How to remedy this: If you’re interested in moving, simply remember that every conversation with a recruiter is a potential opportunity, even if it’s not evident at the start, so learn some patience. “Some roles, notably business analysts, require you to explain complex technical ideas to laymen in the business. If you can’t convey yourself to a recruiter, how can you do this to other divisions in the bank?,” says Cowan.
7. You are over-extending yourself
Most people try to move on to a position more advanced than their current job, but in the current market you need to manage expectations. “The amount of times we see professionals applying for roles that pay £50k more than their current position is staggering,” says Collins. “Businesses are unlikely to pay the extra fees for someone who hasn’t proved themselves before, so be realistic in your job search and don’t go overboard on salary demands.”

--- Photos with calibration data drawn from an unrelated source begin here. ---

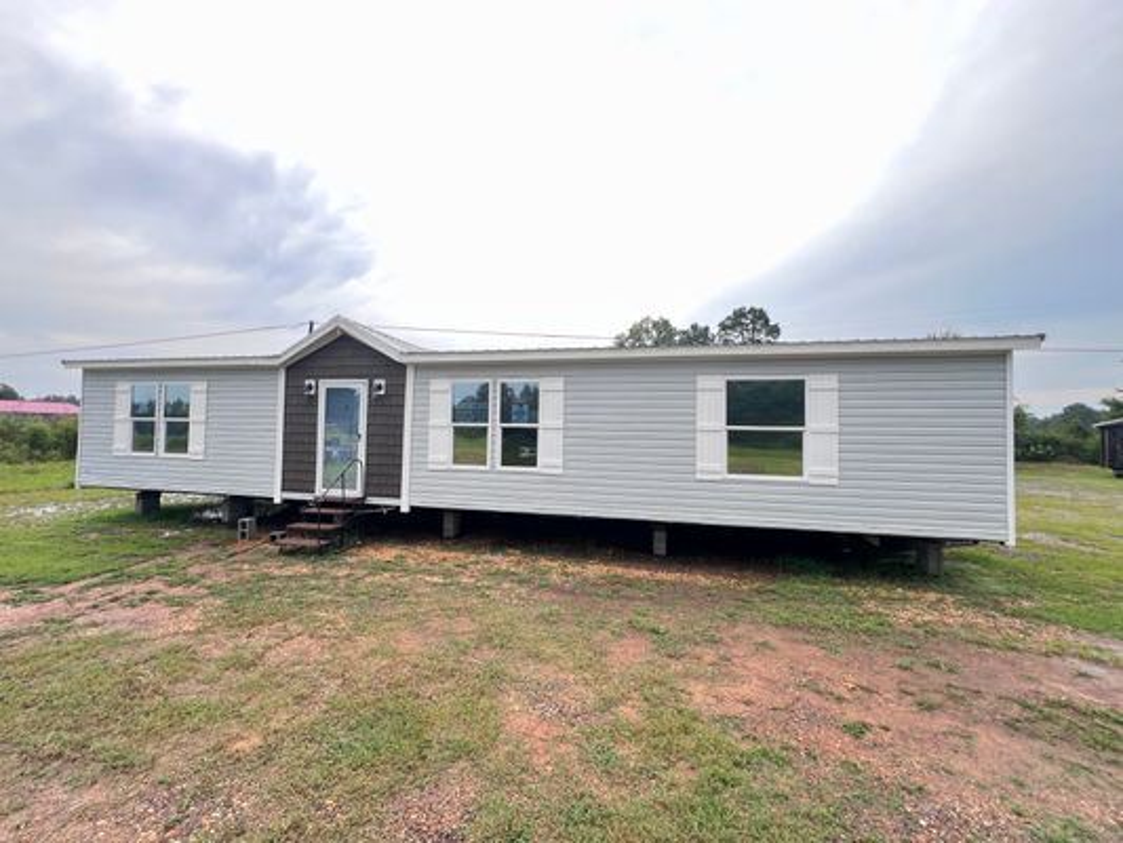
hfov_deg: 106.2
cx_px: 562
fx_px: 422
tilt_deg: +0.1
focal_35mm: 13
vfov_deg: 89.9
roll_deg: -1.1
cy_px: 422
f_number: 1.8
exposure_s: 1/99
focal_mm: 1.57
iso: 50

How to remedy this: Research the market, know if your skills are in-demand and whether there’s a shortage. If so, talk to recruiters about how you can tailor your application to something you’re not entirely suited to. “You should match more than 75% of the skills requirements, or have similar transferrable skills,” says Dallas. “Tailoring job applications to each individual role and thinking about why you would make the ideal candidate will help you market yourself to potential employers.”
8. Your tenacity has got the better of you
Let’s assume you know you’re suited for this job and it’s the recruiter holding you back. Best to go directly to the source, find the name of the hiring manager and get in touch to explain your suitability, right? No, you’ll probably get blacklisted from that recruitment firm, and recruitment consultants tend to move jobs fairly often, so you’re not doing yourself any favours.
How to remedy this: Recruiters, rather obviously, say just to stick with the process.